News Corp owned MySpace is to lay off nearly half its staff, setting the stage for a sale of the former online social networking leader as is it refocuses as an entertainment site.
The restructuring affects about 500 employees, or 47 per cent of the company, and comes after weeks of speculation on technology blogs about the cuts.
People close to News Corp have said privately that the media giant is not involved in sales talks. However, shrinking MySpace's losses will be key in attempts to shop it to would-be buyers like private equity firms or even Yahoo Inc, according to some reports.
News Corp is exploring all options for MySpace, including a sale, News Corp chief operating officer Chase Carey said in November. He also told investors that month that MySpace had quarters rather than years to turn itself around.
The restructuring will affect all divisions and regions, chief executive Mike Jones said in a statement last night.
"These changes were purely driven by issues related to our legacy business, and in no way reflect the performance of the new product," Mr Jones said.
Once the top Internet social networking site, MySpace has been eclipsed in recent years by Facebook. It still gets around 60 million visitors a month, but is way behind the 150 million monthly visitors to Facebook, according to comScore data.
Facebook was recently valued at $50 billion after getting cash from Goldman Sachs and Russian investment firm Digital Sky Technologies.

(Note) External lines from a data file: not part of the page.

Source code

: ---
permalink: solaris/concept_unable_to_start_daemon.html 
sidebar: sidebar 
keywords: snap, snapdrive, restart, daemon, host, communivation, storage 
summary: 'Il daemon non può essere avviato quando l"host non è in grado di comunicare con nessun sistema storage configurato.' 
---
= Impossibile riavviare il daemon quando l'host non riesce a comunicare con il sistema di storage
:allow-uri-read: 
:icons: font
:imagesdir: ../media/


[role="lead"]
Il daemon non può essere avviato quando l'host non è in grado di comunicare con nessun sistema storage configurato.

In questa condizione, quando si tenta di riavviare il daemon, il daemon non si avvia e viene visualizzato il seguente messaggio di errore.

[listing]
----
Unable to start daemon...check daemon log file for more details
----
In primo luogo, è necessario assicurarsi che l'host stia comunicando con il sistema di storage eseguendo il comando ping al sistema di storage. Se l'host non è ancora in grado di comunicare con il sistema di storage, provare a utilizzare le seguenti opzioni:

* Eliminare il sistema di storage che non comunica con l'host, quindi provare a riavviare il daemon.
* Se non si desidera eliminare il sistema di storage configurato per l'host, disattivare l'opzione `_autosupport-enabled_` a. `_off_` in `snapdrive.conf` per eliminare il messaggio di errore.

In October, MySpace launched a new version of the website centred on music, movies and entertainment for the 35-year-old-and-under crowd, dubbed Generation Y.
MySpace said it will make "strategic local partnerships" in Britain, Germany and Australia to manage advertising sales and content.
In Britain, MySpace will work with Fox Networks, while details about partnerships in
Australia and Germany are being finalized.
There have also been reports that MySpace China, a separately owned and managed company, is laying off most of its workers.
News Corp bought MySpace in 2005 for $580 million after chief executive Rupert Murdoch famously swooped in to beat rivals like Viacom Inc in the bidding.
Initially, the deal paid for itself after Google Inc inked a three-year $900 million search advertising deal in 2006.